#408 Post-Christmas Grinch (26)

Maybe it’s cabin fever, or maybe it’s being slightly under the weather, but today I had to get out of the house for some undivided solitude. I love my son, but the constant demands to entertain him and play with him wear me down and make me cranky, cantankerous, and short-tempered. So I took the opportunity today to peruse the St. Stephen’s Day sales in the city centre. With my headphones on, it was pretty much all about spending time in my own head.

Spending a few hours trying on clothes isn’t necessarily guaranteed to improve my mood, but sometimes trying to view the experience from an observer’s point of view gives me something to laugh about. Some things sprang to mind immediately perusing the clearance racks in TK Maxx. Sometimes I want to write an open letter to fashion designers when I’m there. For starters, I am endlessly curious as to why year upon year there is such an abundance of horizontal stripes. It’s just not flattering. Then there’s the black top I found on the fancier racks. I couldn’t tell if it was meant to be a dressed down work top, or a dressed up athletics top. I mean, I know some outfits can multitask, but I think I should be able to at least easily tell if I’m meant to wear it to work or to the gym?

I will also instantly eliminate any top if I can’t figure out which way it’s meant to face. I’m not going to hunt for the tag to figure out which is the front and which way is the back. However, that paled in comparison to the Tahari top I found. I mean, it looked great on a hanger, but I got so hopelessly tangled that there was a second where I wasn’t certain I’d figure my way out of it again.

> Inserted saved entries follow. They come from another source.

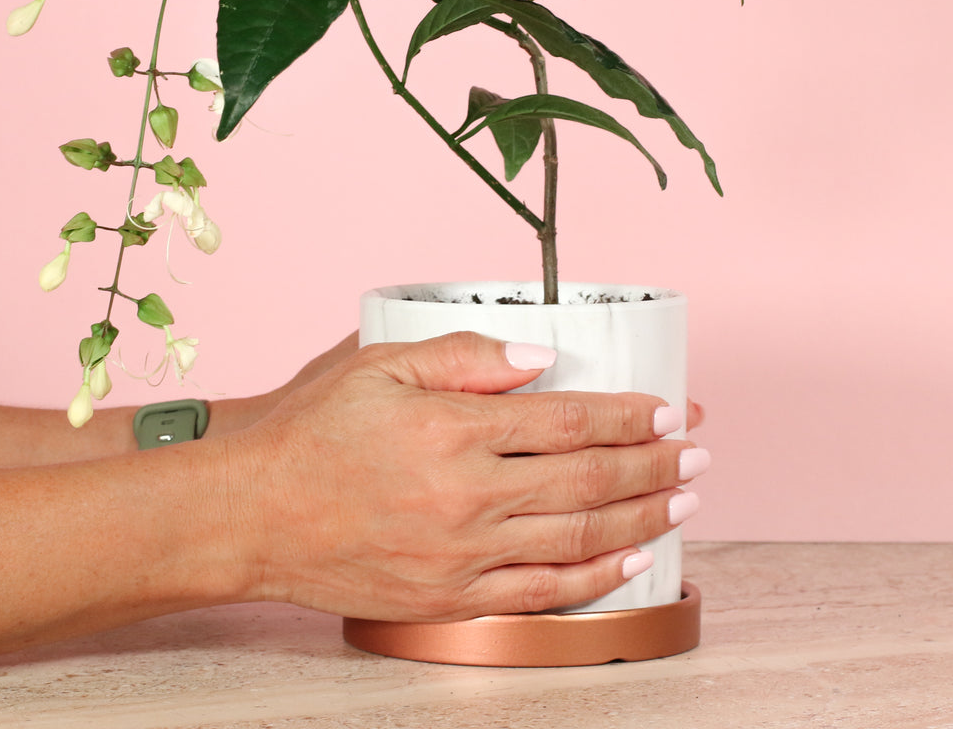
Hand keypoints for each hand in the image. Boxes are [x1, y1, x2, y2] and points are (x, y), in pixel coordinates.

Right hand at [225, 331, 701, 621]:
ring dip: (642, 518)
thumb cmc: (314, 434)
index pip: (569, 420)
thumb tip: (542, 358)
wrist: (254, 518)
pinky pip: (542, 594)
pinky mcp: (452, 597)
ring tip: (684, 499)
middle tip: (698, 452)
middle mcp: (468, 497)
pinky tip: (631, 560)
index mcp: (454, 430)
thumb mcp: (379, 365)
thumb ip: (466, 355)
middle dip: (654, 464)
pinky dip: (596, 579)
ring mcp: (463, 555)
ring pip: (579, 540)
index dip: (630, 415)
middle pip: (588, 481)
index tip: (667, 409)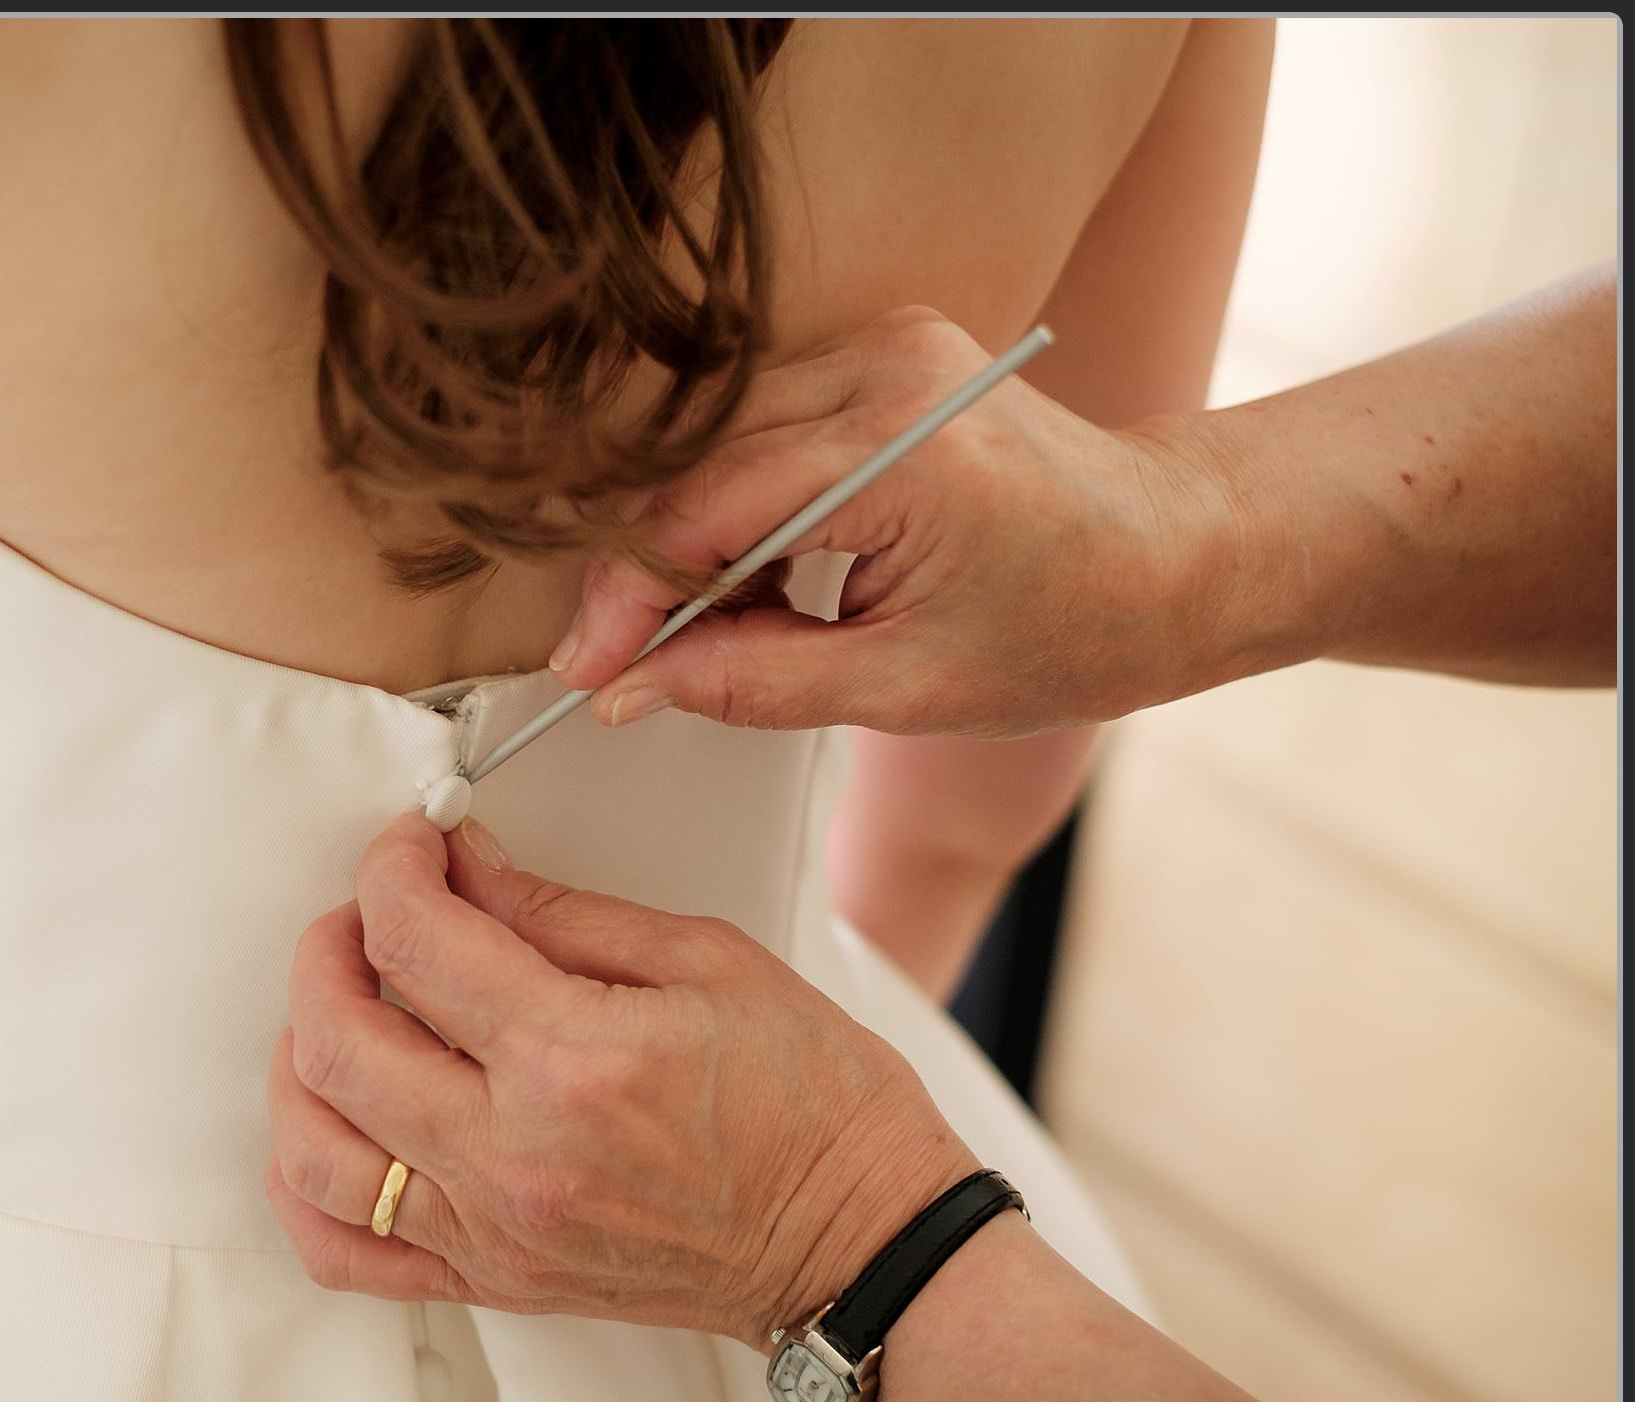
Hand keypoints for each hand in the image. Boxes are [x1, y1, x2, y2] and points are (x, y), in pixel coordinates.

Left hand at [264, 813, 979, 1349]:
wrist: (858, 1243)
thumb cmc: (812, 1101)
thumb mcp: (704, 960)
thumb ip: (560, 913)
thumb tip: (463, 865)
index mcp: (575, 1060)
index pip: (415, 942)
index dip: (392, 868)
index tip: (412, 845)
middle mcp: (514, 1158)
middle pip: (334, 1043)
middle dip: (328, 949)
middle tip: (370, 913)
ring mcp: (494, 1233)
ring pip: (314, 1152)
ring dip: (304, 1060)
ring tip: (349, 1012)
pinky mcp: (494, 1281)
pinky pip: (345, 1252)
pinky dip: (310, 1183)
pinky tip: (341, 1124)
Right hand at [548, 307, 1252, 737]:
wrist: (1180, 555)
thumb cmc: (1080, 623)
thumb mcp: (907, 688)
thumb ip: (752, 684)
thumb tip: (634, 689)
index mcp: (904, 449)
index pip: (707, 512)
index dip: (630, 601)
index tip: (585, 672)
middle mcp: (886, 368)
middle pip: (699, 471)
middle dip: (650, 580)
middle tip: (626, 673)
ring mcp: (884, 346)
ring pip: (719, 449)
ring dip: (694, 546)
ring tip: (713, 636)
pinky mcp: (882, 354)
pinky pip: (762, 430)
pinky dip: (739, 510)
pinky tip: (762, 581)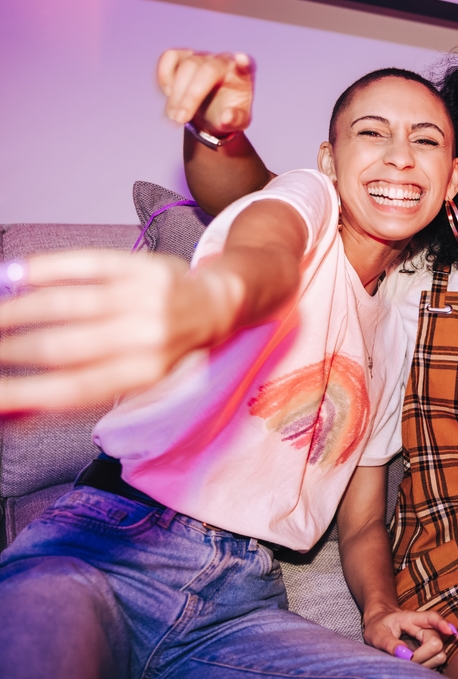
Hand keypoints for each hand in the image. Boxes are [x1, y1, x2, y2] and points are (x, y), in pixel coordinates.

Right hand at [0, 251, 236, 412]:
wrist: (216, 306)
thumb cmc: (163, 348)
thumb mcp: (135, 378)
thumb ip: (79, 392)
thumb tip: (16, 415)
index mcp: (144, 374)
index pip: (72, 388)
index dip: (23, 392)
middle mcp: (147, 337)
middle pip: (61, 347)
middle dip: (10, 350)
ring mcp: (146, 298)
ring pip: (66, 304)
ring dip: (17, 310)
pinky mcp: (143, 265)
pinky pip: (87, 263)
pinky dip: (46, 269)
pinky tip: (15, 274)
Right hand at [157, 49, 255, 134]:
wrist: (210, 111)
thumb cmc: (227, 114)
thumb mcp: (236, 122)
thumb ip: (235, 120)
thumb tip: (226, 118)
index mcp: (243, 75)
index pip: (248, 65)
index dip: (245, 62)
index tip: (242, 60)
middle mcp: (224, 61)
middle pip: (206, 70)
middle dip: (191, 96)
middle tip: (180, 119)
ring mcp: (203, 56)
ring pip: (186, 65)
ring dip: (176, 93)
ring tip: (174, 117)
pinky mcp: (183, 56)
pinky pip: (170, 57)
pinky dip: (164, 75)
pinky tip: (167, 94)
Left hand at [362, 607, 456, 667]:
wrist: (381, 624)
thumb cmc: (379, 626)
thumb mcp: (377, 634)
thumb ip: (390, 644)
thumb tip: (406, 655)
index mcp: (413, 618)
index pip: (432, 618)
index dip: (442, 624)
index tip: (450, 632)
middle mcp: (426, 628)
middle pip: (437, 643)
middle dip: (422, 656)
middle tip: (405, 659)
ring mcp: (430, 640)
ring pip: (439, 655)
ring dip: (425, 663)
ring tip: (407, 661)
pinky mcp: (431, 651)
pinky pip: (435, 662)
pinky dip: (425, 666)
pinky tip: (412, 663)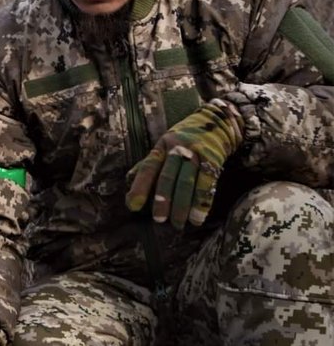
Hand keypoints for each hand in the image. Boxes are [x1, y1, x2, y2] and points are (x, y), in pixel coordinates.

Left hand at [125, 99, 243, 229]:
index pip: (148, 167)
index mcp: (162, 146)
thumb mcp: (165, 146)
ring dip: (182, 205)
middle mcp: (178, 148)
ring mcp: (197, 153)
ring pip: (187, 181)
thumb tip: (128, 181)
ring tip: (178, 224)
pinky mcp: (214, 158)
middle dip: (162, 199)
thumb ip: (149, 164)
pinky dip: (202, 201)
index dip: (139, 186)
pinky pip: (207, 182)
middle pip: (167, 175)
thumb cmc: (186, 140)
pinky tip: (198, 217)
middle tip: (159, 220)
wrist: (218, 121)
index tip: (132, 205)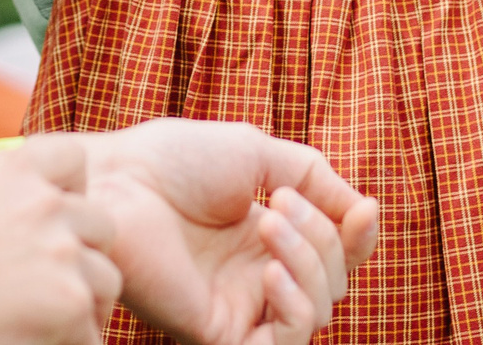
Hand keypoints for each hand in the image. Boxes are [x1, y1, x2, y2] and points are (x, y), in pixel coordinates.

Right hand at [0, 134, 117, 344]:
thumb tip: (4, 230)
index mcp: (13, 168)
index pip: (71, 158)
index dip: (69, 190)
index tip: (57, 216)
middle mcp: (48, 205)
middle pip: (98, 224)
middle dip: (82, 254)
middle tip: (52, 286)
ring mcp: (64, 255)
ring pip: (104, 282)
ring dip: (82, 305)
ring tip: (45, 327)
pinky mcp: (70, 306)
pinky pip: (92, 333)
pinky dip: (72, 343)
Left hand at [86, 119, 380, 344]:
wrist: (117, 179)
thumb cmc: (173, 161)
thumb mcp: (260, 155)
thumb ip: (316, 179)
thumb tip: (365, 209)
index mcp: (265, 238)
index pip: (335, 256)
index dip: (358, 239)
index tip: (366, 210)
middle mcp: (256, 277)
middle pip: (332, 283)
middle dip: (323, 239)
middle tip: (280, 202)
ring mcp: (238, 308)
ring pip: (315, 314)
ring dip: (309, 264)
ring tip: (269, 222)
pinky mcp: (217, 334)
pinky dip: (293, 310)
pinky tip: (271, 273)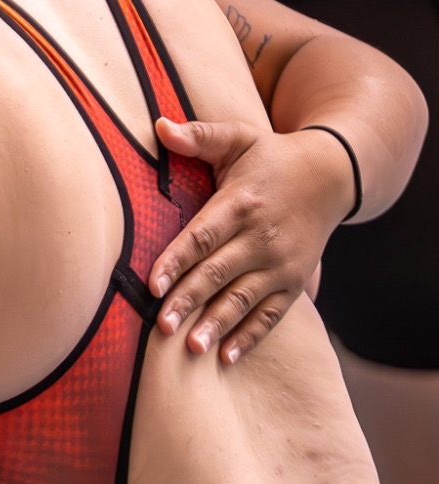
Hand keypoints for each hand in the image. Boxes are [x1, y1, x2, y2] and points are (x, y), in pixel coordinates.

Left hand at [147, 118, 350, 362]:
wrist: (331, 176)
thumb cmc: (271, 157)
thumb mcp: (238, 138)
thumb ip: (199, 135)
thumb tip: (159, 125)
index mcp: (240, 204)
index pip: (203, 237)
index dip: (176, 261)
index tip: (152, 284)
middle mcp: (261, 238)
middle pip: (218, 274)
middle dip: (188, 301)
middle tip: (161, 327)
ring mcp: (280, 264)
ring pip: (243, 300)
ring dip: (217, 325)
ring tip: (191, 348)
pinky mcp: (294, 282)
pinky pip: (271, 314)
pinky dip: (251, 336)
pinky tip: (228, 357)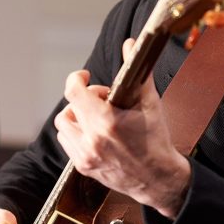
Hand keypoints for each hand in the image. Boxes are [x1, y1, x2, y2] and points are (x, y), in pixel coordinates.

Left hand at [53, 39, 190, 218]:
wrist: (159, 179)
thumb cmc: (156, 139)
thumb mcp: (150, 103)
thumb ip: (138, 72)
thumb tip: (130, 44)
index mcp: (106, 122)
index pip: (73, 91)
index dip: (76, 78)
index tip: (85, 77)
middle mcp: (92, 140)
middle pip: (69, 105)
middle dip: (84, 97)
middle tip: (103, 100)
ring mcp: (85, 155)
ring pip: (63, 124)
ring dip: (76, 115)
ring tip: (96, 117)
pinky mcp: (83, 166)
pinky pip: (66, 141)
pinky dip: (75, 132)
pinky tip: (94, 132)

It wasn’t all fail. I picked up a few simple things. I wandered around a few shops until the crowds got to me then retreated to a cafe for some tea before heading home. I spent the time mulling over what I might write about today as nothing particular was springing to mind other than my fashion observations. But as I sat in a little nook in the tea shop I brought my mind back to my recent observation that I want to focus more on what makes me happy, and on a particularly grinchy day that seemed like an appropriate direction. It occurred to me that I just spent the better part of four hours shopping on a holiday. Not just any holiday, but the day after Christmas. I kept my headphones on most of the time, but I did chat to a couple of the ladies running the fitting rooms, as well as the girl serving me the tea. I know that St. Stephen’s day sales (the Irish version of Black Friday) expanded significantly in the last ten years and in the past it was much more common for shops to be closed that not. So while I sat there at my leisure I reflected on the luxury I have of not only not working on St. Stephen’s day, but also working in a job where I have the option to not work at all between Christmas and New Year. Although our office is nominally open for two days this week, it runs on a skeletal staff, mostly focused on transactions involving American clients and those engaged in last minute billing.

It was both sobering and uplifting to recognise the privilege of relaxing amongst people who were working to serve me. Sobering to acknowledge and uplifting to appreciate the what I have.

So there you have it. Grinchiness slightly negated.